* _Texte affiché_
Enfin, la société CPE Climatisation soutient que la banque a engagé sa responsabilité contractuelle à son égard du fait de sa négligence fautive en ce qu'elle a exécuté des virements d'un montant global de 20 000 euros sans procéder aux vérifications d'usage. En outre, son préjudice revêt un caractère certain et prévisible en ce qu'elle a subi une perte financière de 20 000 euros, qu'elle n'a pas été en mesure de recouvrer. Elle relève qu'en sa qualité de dépositaire de fonds, la banque est tenue à une obligation de restitution de résultat quant à la chose déposée, en vertu de l'article 1937 du code civil. Enfin elle sollicite une indemnisation d'un montant de 6 000 euros en indemnisation de son préjudice matériel et moral.

La Banque BCP réplique qu'en vertu d'une jurisprudence constante de la Cour de cassation, la société CPE Climatisation ne peut se prévaloir des articles L. 561-1 et suivants du code monétaire et financier relatifs aux obligations des banques en matière de lutte contre le blanchiment de capitaux et le financement du terrorisme.

* _Données enregistrées_

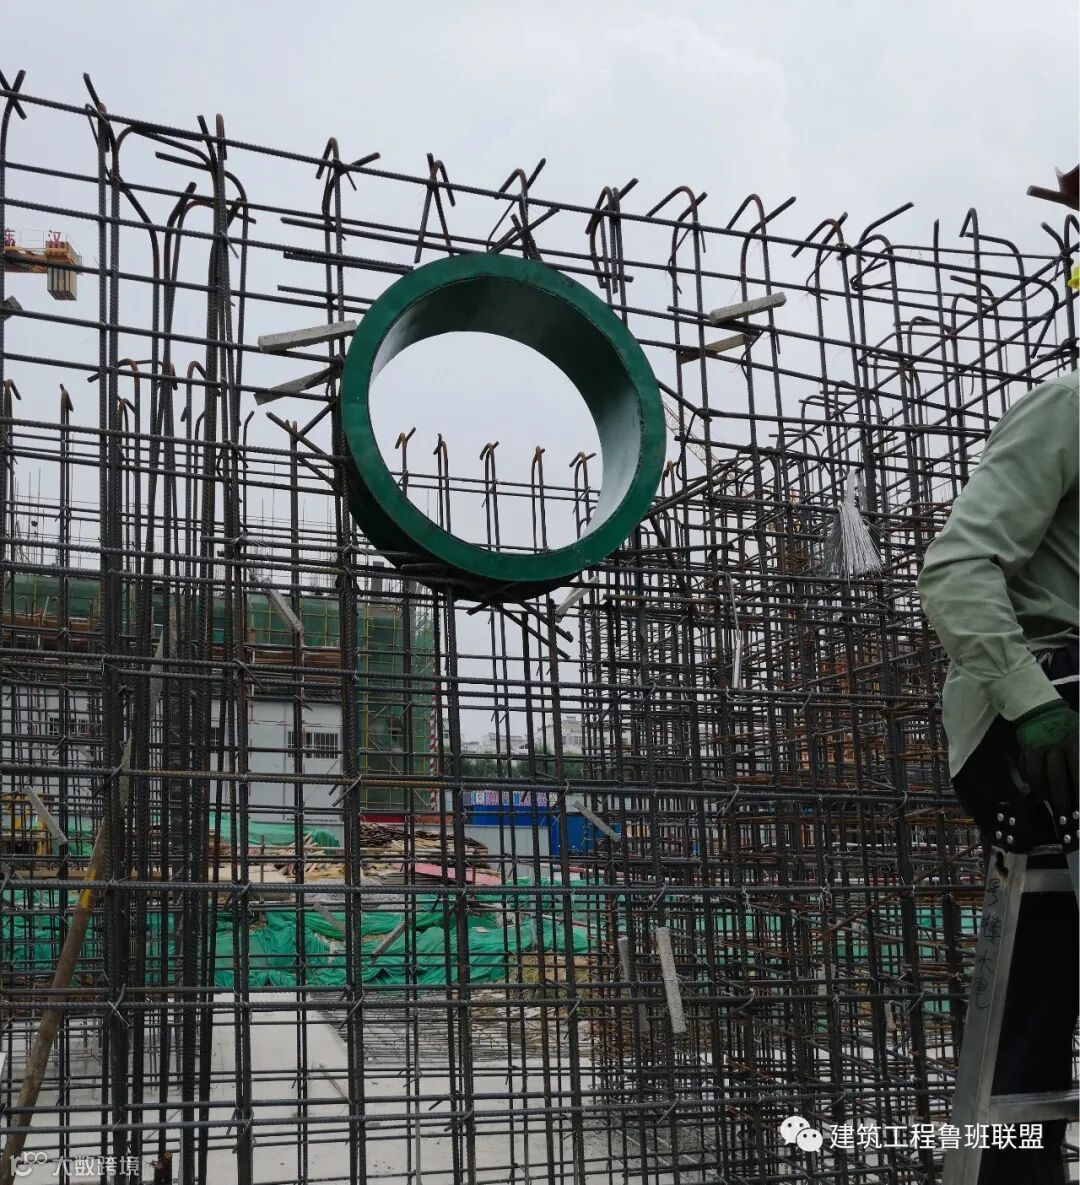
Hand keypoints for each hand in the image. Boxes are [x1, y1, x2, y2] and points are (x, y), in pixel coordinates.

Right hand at [1015, 700, 1078, 823]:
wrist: (1040, 709)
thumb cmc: (1069, 726)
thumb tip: (1079, 783)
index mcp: (1077, 742)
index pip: (1079, 770)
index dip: (1079, 790)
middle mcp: (1059, 745)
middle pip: (1061, 777)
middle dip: (1066, 799)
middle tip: (1071, 818)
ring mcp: (1042, 748)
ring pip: (1044, 776)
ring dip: (1050, 796)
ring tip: (1057, 813)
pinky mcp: (1028, 750)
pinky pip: (1031, 772)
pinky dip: (1035, 785)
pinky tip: (1040, 796)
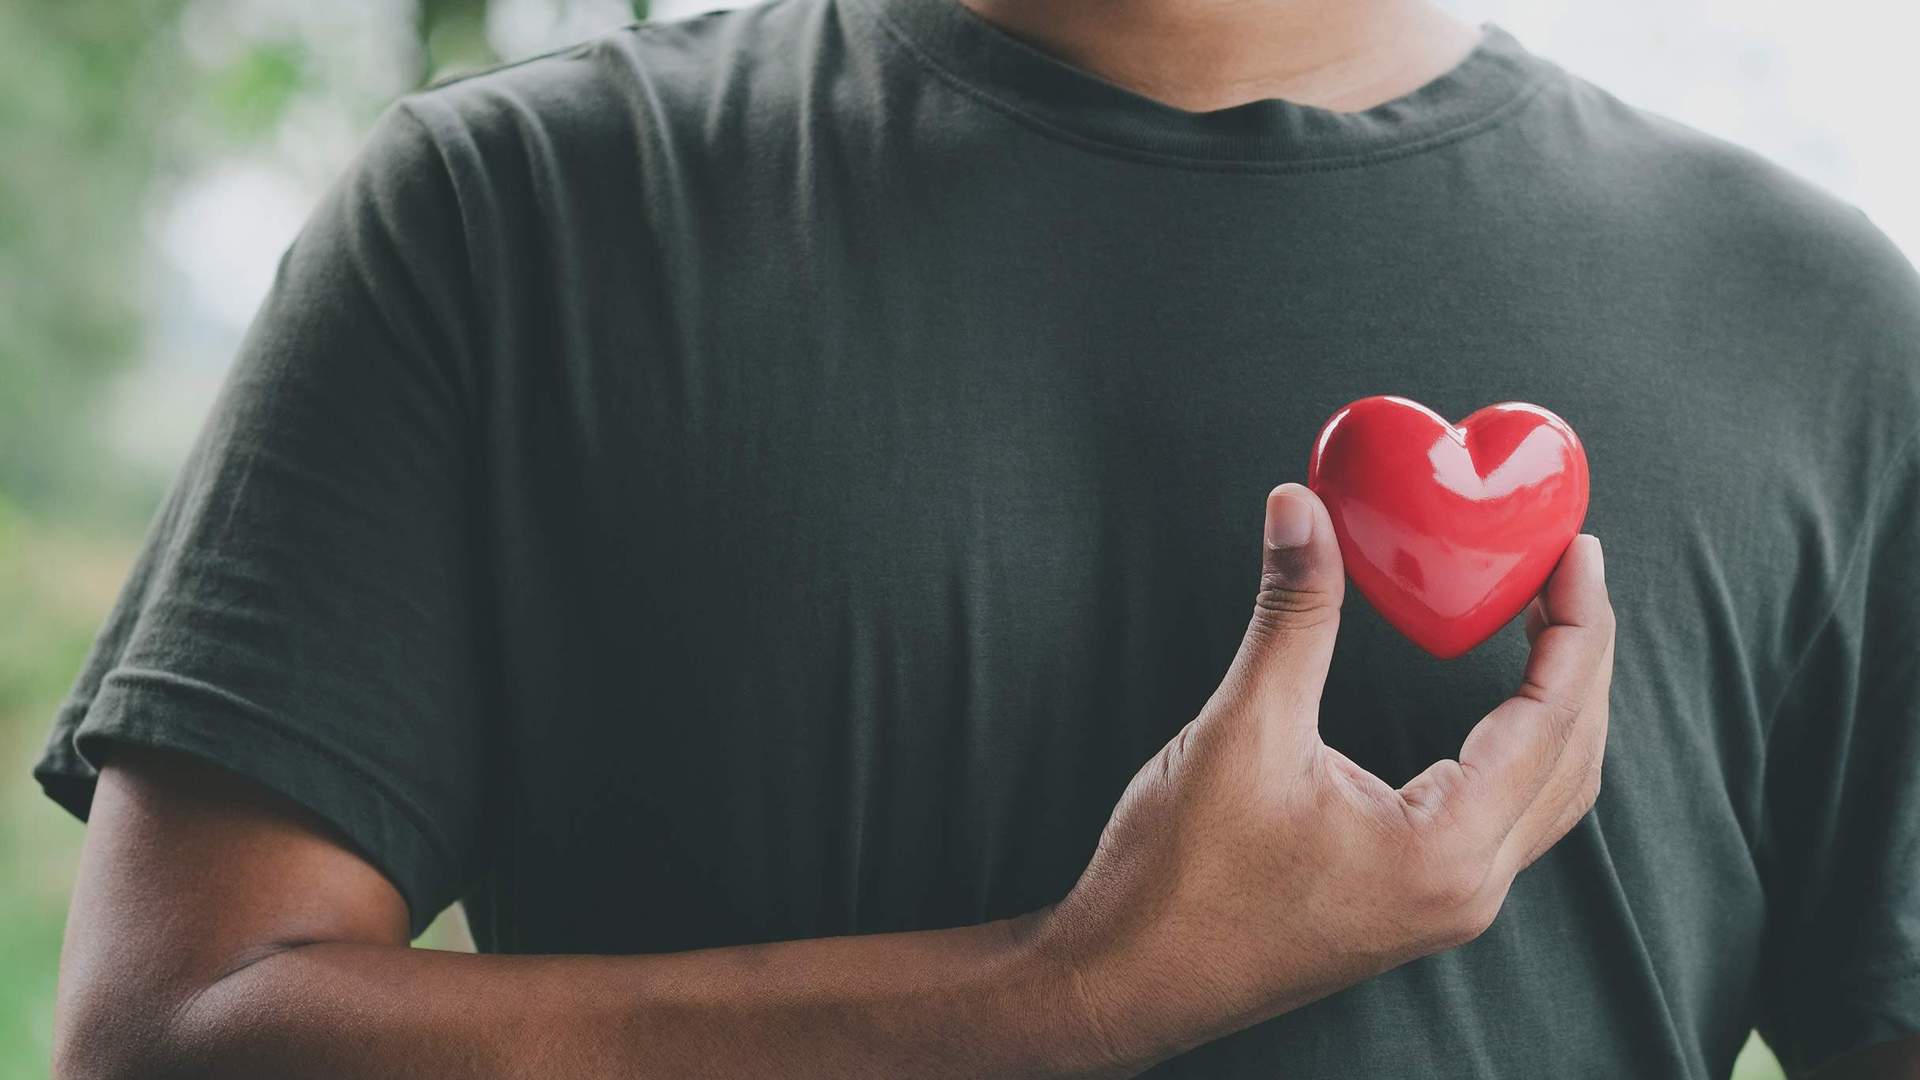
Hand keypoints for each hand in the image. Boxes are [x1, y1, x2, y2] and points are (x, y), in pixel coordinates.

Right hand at [1032, 483, 1613, 1073]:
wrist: (1126, 981)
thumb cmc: (1178, 880)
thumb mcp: (1241, 730)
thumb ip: (1291, 616)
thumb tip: (1301, 509)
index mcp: (1445, 850)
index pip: (1552, 718)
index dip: (1574, 624)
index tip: (1576, 550)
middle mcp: (1466, 888)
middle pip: (1573, 756)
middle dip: (1582, 656)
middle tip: (1569, 570)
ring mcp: (1443, 905)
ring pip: (1549, 796)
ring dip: (1561, 707)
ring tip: (1547, 624)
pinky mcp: (1413, 904)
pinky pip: (1507, 818)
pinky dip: (1522, 749)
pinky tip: (1494, 708)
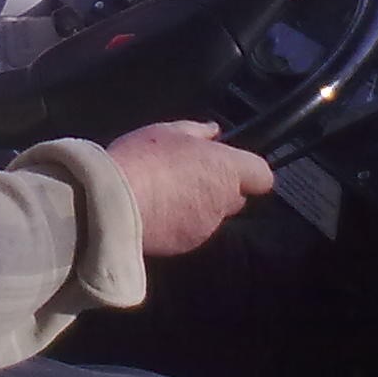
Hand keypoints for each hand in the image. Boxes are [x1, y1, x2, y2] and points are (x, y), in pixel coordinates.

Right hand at [107, 120, 273, 256]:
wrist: (115, 205)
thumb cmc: (143, 159)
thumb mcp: (166, 131)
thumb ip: (197, 130)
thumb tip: (214, 131)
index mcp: (226, 169)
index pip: (262, 176)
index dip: (247, 171)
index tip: (226, 164)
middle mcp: (224, 201)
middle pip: (236, 196)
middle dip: (220, 188)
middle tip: (188, 175)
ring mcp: (207, 227)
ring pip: (213, 215)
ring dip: (199, 205)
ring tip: (166, 193)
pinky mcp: (188, 245)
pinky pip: (192, 231)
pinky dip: (181, 223)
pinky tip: (157, 211)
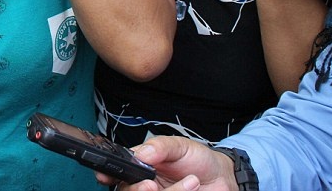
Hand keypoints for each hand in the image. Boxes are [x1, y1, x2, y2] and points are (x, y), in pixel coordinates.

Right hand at [93, 137, 236, 190]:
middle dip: (137, 190)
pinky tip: (192, 188)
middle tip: (152, 185)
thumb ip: (159, 147)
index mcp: (141, 166)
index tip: (106, 176)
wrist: (225, 178)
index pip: (117, 172)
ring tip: (191, 181)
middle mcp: (146, 185)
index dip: (107, 175)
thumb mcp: (180, 145)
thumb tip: (139, 154)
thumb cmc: (199, 159)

* _Activité 1_
Répondez aux questions suivantes d'après l'extrait sur le litige entre CPE Climatisation et la Banque BCP :
(a) Quel est le montant global des virements exécutés par la banque ?
(b) Quel article du code civil la société CPE Climatisation invoque-t-elle à propos de l'obligation de restitution du dépositaire ?
(c) Selon la Banque BCP, de quels articles la société CPE Climatisation ne peut-elle se prévaloir ?
* _Activité 2_
Rédigez la suite de l'extrait sur le litige entre CPE Climatisation et la Banque BCP.

* _Réponse 1_
(a) 20 000 euros.
(b) L'article 1937 du code civil.
(c) Les articles L. 561-1 et suivants du code monétaire et financier.

* _Réponse 2_
En ce qui concerne le devoir général de vigilance des banques, elle soutient avoir exécuté les virements conformément aux ordres émanant de la société CPE Climatisation. Les demandes de virement émanaient de l'adresse électronique de cette société, qui fut par ailleurs, utilisée par la société CPE Climatisation elle-même dans une suite d'échanges de courriels antérieurs et postérieurs aux ordres de virement litigieux, avec la Banque BCP. En ce qui concerne le premier ordre de virement, le rédacteur, le logo, la présentation, la police et l'usage des couleurs étaient identiques à tous les autres courriels de la société CPE Climatisation. Peu après le premier ordre de virement, la Banque BCP a envoyé le justificatif de virement à la société CPE climatisation ainsi que des documents tiers, relatifs à la mise en place du service 'Smart EDI' que cette dernière a signé et renvoyé à la banque, sans contester l'opération de virement. Le second ordre de virement ressemblait au premier en ce qu'il ne présentait aucune anomalie apparente, la Banque BCP ayant, de nouveau, envoyé un justificatif de virement non contesté par la société CPE Climatisation, deux heures après l'émission de l'ordre.

La banque fait également valoir que la société CPE Climatisation ne rapporte pas la preuve de l'usurpation de son identité. Elle a en effet porté plainte le 27 novembre 2019, soit près de sept mois après le second virement litigieux. Si la société CPE Climatisation prétend avoir été à nouveau victime de la même fraude quelques mois plus tard, cette prétention ne suffit pas à rapporter la preuve d'une usurpation d'identité, les courriels envoyés le 30 juillet 2019 à la Caisse d'épargne démontrant, par ailleurs, que les ordres de virement à destination de la Caisse d'épargne émanaient bien de la société CPE Climatisation elle-même.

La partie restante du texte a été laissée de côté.